Ya recuperado tras meter los líquidos necesarios en mi cuerpo me pongo el traje de reportero y el destino me lleva a conocer a Diego; bueno, para ser preciso en realidad ya nos habíamos... Eco y Diego corrieron el Ultra de la Vida en aquel diciembre maravilloso y a punto estuvimos de compartir kilómetros con ellos en esa carrera ya que llegamos un par de minutos después de ellos...eso sí, facebook nos permitió seguir sus andanzas. 

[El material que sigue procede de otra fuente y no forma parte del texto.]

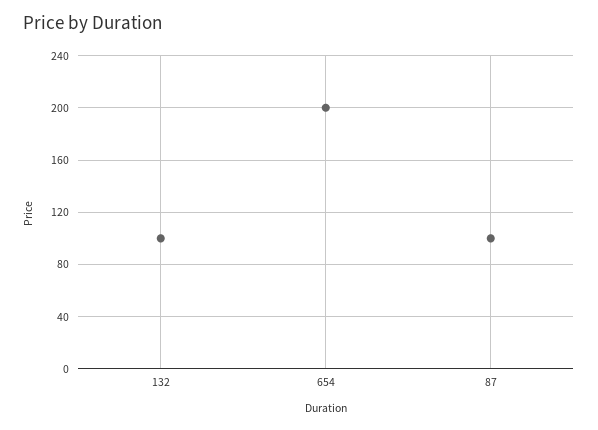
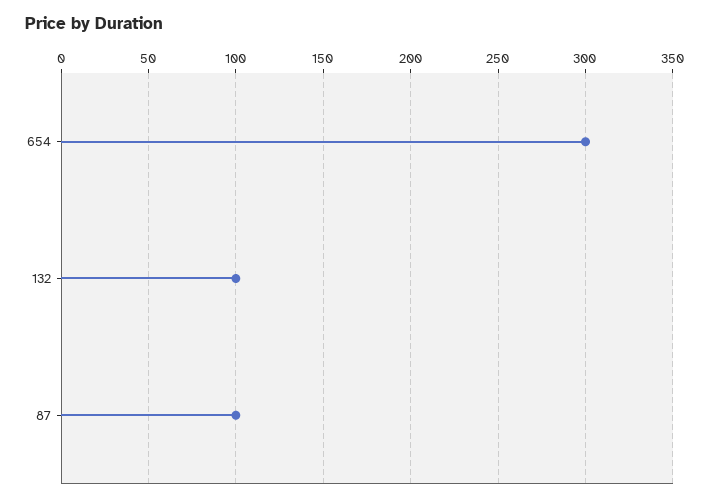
654: 200 -> 300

Eco llega al último avituallamiento de la carrera y pese a la tremenda batalla que lleva en sus piernas luce eufórica. Desde el refugio de Juanar Diego y el que suscribe marchamos en coche a contrareloj mientras ella hace lo propio, pero a pie,  transitando  las escabrosas sendas que llevan a Ojén, pero eso sí, lo hace en línea recta, sin dar rodeos. Acabamos teniendo suerte porque  casi por un pelo no la vemos llegar.

La espera
 
Los minutos pasan lentamente y los tengo que matar charlando con los chicos de la selección, pero  como siempre se cumple esa máxima de que todo todo llega, las chicas nos acaban alegrando la jornada, ¡las guerreras!...

Primero lo hace Inma, acompañada de José Luis, y unos pocos minutos después llega mi Mercedes...








Y tras mi mujer hacen lo propio Maria José, Raquel y por último Paqui, todas auténticas heroínas porque lo que hicieron esa mañana domingo no era cualquier cosa. A Ana y a Mari Ángeles las cortaron.





El orgullo de la rama de olivo


Y el puesto que ocuparon terminó siendo lo de menos, porque en el fondo no corremos por medallas ni cajones, lo hacemos por obtener emociones, y de eso hubo mucho esa mañana.